Di negara yang sangat liberal seperti Amerika Serikat (AS) pun, masih ada payung hukum yang bisa menjadi landasan penutupan sebuah situs. Entah karena kasus kriminal, masalah hak cipta, isinya yang menyebarkan kebencian, dll. Padahal AS terkenal sangat menjaga kebebasan berpendapat. Lalu bagaimana di Indonesia?
Sejak sekitar pilpres kemarin, banyak sekali muncul media-media online yang isinya sarat dengan provokasi isu SARA. Ada yang agak halus, tapi tak sedikit yang terang-terangan. Ada yang terang-terangan mendukung kelompok atau profil tertentu, ada juga yang “pura-pura” netral tetapi menjatuhkan kelompok atau figur yang lain.
Tifatul Sembiring, menkominfo kala itu, banyak di-mention di Twitter. Banyak yang mempertanyakan mengapa kalau urusan menutup situs yang digolongkan pornografi cepat sekali, sementara untuk situs-situs fitnah tadi tidak ada tindakan? Jawaban beliau kalau saya ringkas kurang lebih “Nah, dulu saya blokir situs dicela, sekarang malah minta saya blokir situs. Hehe.” Saya lupa kalimat persisnya, coba cek saja di akun Twitter beliau.
Sebagian dari situs-situs itu pseudonim, artinya menggunakan nama fiksi, bukan nama sebenarnya. Saya duga mungkin itu sebabnya “agak sulit” dilacak siapa orang-orang di belakangnya. Tetapi sebagian lagi namanya beredar secara terang-terangan. Dan bahkan ada yang justru mendapatkan keuntungan materi besar dari situsnya yang kontroversial itu.
Seorang teman bercerita, dia mengenal salah satu orang di belakang situs kontroversial tersebut. Dengan isinya yang kontroversial, situsnya justru jadi semakin terkenal. Dan seiring makin terkenalnya situs ini, orang di belakangnya pun mendapatkan puluhan juta rupiah dari iklan yang dipasang. Iya, betul.., kadangkala produk atau jasa itu memang market share nya pecinta isu-isu SARA.
Lalu jika orangnya sudah diketahui, mengapa situs tersebut tersebut tidak bisa ditutup? Apa jangan-jangan tidak ada landasan hukumnya kah?
Webhosting
Jika mungkin sebagai perorangan tidak ada landasan hukumnya, mungkinkah menyasar ke penyedia layanan hosting?
Sebagian besar penyedia layanan webhosting di Indonesia mencamtumkan berbagai syarat agar website client-nya bisa diletakkan di server mereka. Biasanya beberapa syaratnya mencantumkan : Tidak mengandung pornografi, bukan situs judi atau bisnis lain yang melanggar hukum, tidak mengandung SARA.
Nah poin terakhir ini memang kadang dicantumkan kadang tidak. Tetapi dari aspek legal bisnis (jika webhosting tersebut memiliki entitas legal), apakah mungkin webhostingnya yang diminta menutup situs-situs tersebut?
Memang agak rumit sih mencari landasan hukumnya.
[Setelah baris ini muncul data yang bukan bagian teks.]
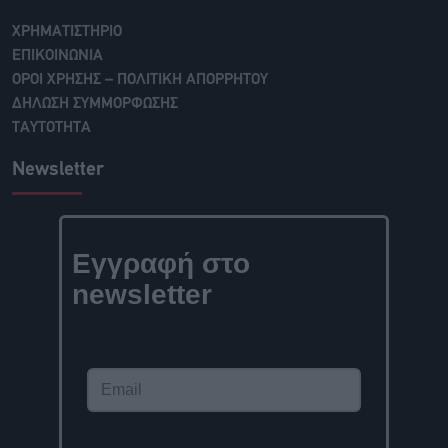
ΧΡΗΜΑΤΙΣΤΗΡΙΟ
ΕΠΙΚΟΙΝΩΝΙΑ
ΟΡΟΙ ΧΡΗΣΗΣ – ΠΟΛΙΤΙΚΗ ΑΠΟΡΡΗΤΟΥ
ΔΗΛΩΣΗ ΣΥΜΜΟΡΦΩΣΗΣ
ΤΑΥΤΟΤΗΤΑ
Newsletter
Εγγραφή στο
newsletter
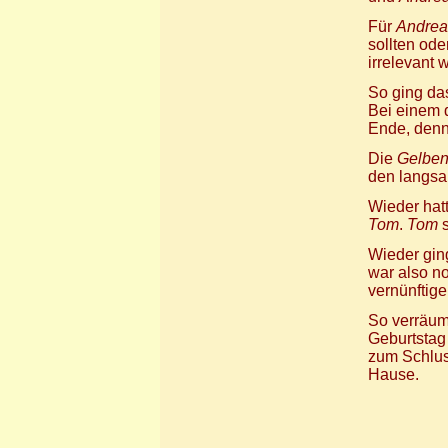
Für
Andrea
sollten ode
irrelevant 
So ging das
Bei einem 
Ende, denn
Die
Gelbe
den langsa
Wieder hat
Tom
.
Tom
s
Wieder gi
war also no
vernünftig
So verräum
Geburtstag 
zum Schlus
Hause.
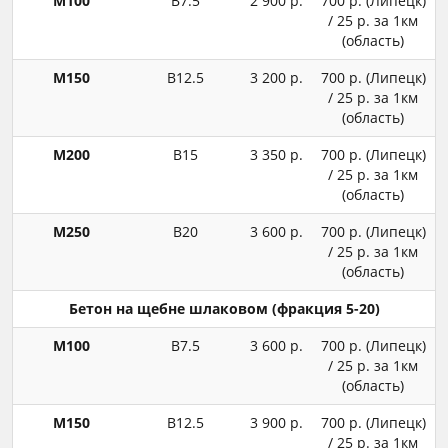
М100
В7.5
2 900 р.
700 р. (Липецк)
/ 25 р. за 1км
(область)
М150
В12.5
3 200 р.
700 р. (Липецк)
/ 25 р. за 1км
(область)
М200
В15
3 350 р.
700 р. (Липецк)
/ 25 р. за 1км
(область)
М250
В20
3 600 р.
700 р. (Липецк)
/ 25 р. за 1км
(область)
Бетон на щебне шлаковом (фракция 5-20)
М100
В7.5
3 600 р.
700 р. (Липецк)
/ 25 р. за 1км
(область)
М150
В12.5
3 900 р.
700 р. (Липецк)
/ 25 р. за 1км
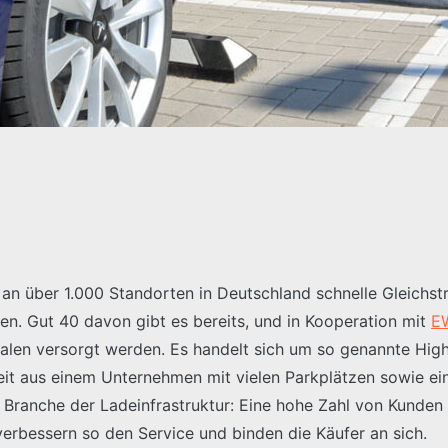
 an über 1.000 Standorten in Deutschland schnelle Gleich
hen. Gut 40 davon gibt es bereits, und in Kooperation mit
E
lialen versorgt werden. Es handelt sich um so genannte Hig
it aus einem Unternehmen mit vielen Parkplätzen sowie e
r Branche der Ladeinfrastruktur: Eine hohe Zahl von Kunden
erbessern so den Service und binden die Käufer an sich.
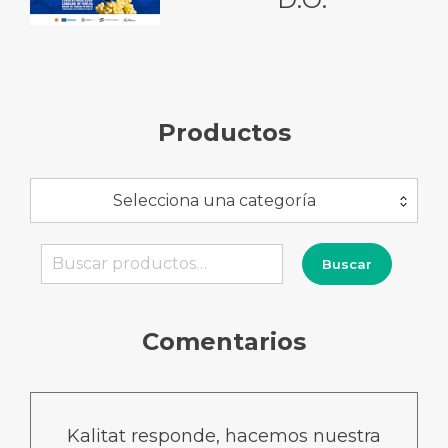
Productos
Selecciona una categoría
Buscar
Buscar
por:
Comentarios
Kalitat responde, hacemos nuestra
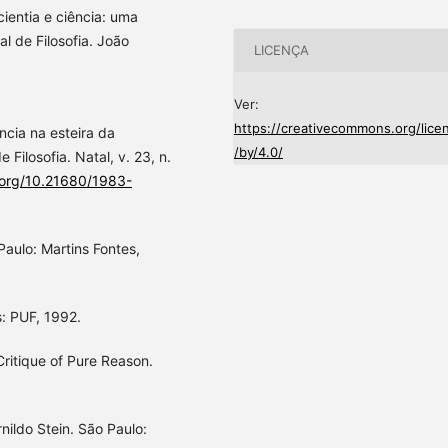
entia e ciência: uma
al de Filosofia. João
LICENÇA
Ver:
https://creativecommons.org/lice
cia na esteira da
/by/4.0/
 Filosofia. Natal, v. 23, n.
i.org/10.21680/1983-
aulo: Martins Fontes,
: PUF, 1992.
Critique of Pure Reason.
rnildo Stein. São Paulo:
Jika benar aparat penegak hukum betul-betul menegakkan ini, bukan tidak mungkin nantinya situs-situs yang mengkritisi pemerintah pun dikenakan pasal yang sama.
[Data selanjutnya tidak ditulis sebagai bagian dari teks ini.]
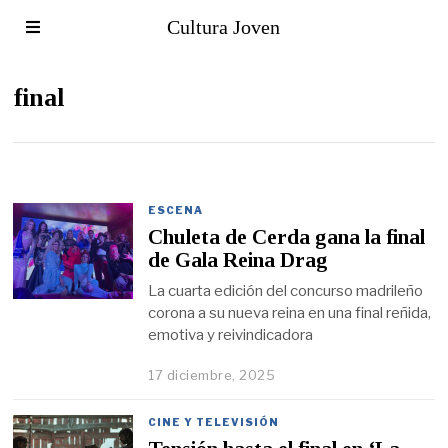
Cultura Joven
final
ESCENA
Chuleta de Cerda gana la final
de Gala Reina Drag
La cuarta edición del concurso madrileño
corona a su nueva reina en una final reñida,
emotiva y reivindicadora
17 diciembre, 2025
CINE Y TELEVISIÓN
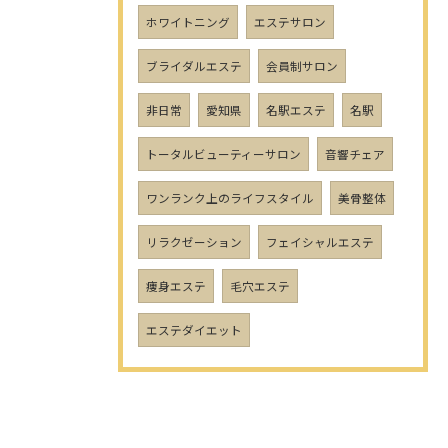
ホワイトニング
エステサロン
ブライダルエステ
会員制サロン
非日常
愛知県
名駅エステ
名駅
トータルビューティーサロン
音響チェア
ワンランク上のライフスタイル
美骨整体
リラクゼーション
フェイシャルエステ
痩身エステ
毛穴エステ
エステダイエット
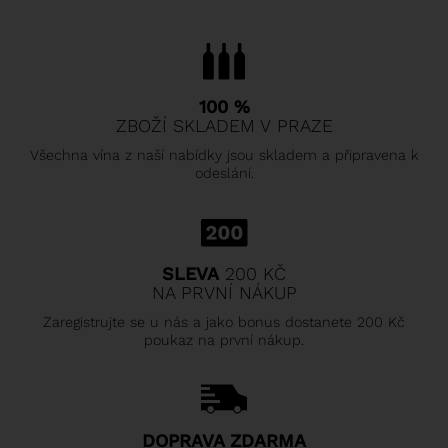
100 %
ZBOŽÍ SKLADEM V PRAZE
Všechna vína z naší nabídky jsou skladem a připravena k
odeslání.
SLEVA
200 KČ
NA PRVNÍ NÁKUP
Zaregistrujte se u nás a jako bonus dostanete 200 Kč
poukaz na první nákup.
DOPRAVA ZDARMA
Atau sebenarnya memang tidak perlukah ada landasan hukum untuk menjadi prosedur penutupan sebuah situs?
Link terkait:
- Pedoman Pemberitaan Media Siber (Media Online), dibuat oleh Dewan Pers.
- UU. No 40 tahun 1999 Tentang Pers
- Prosedur Pengaduan ke Dewan Pers
Tulisan terkait: https://labanapost.com/2011/02/general/kapan-negara-boleh-blok-twitter-facebook/
[Update – 24 Maret 2015]
Setidaknya sekarang sudah ada pencerahan berarti ya. Paling enggak untuk langkah pertama.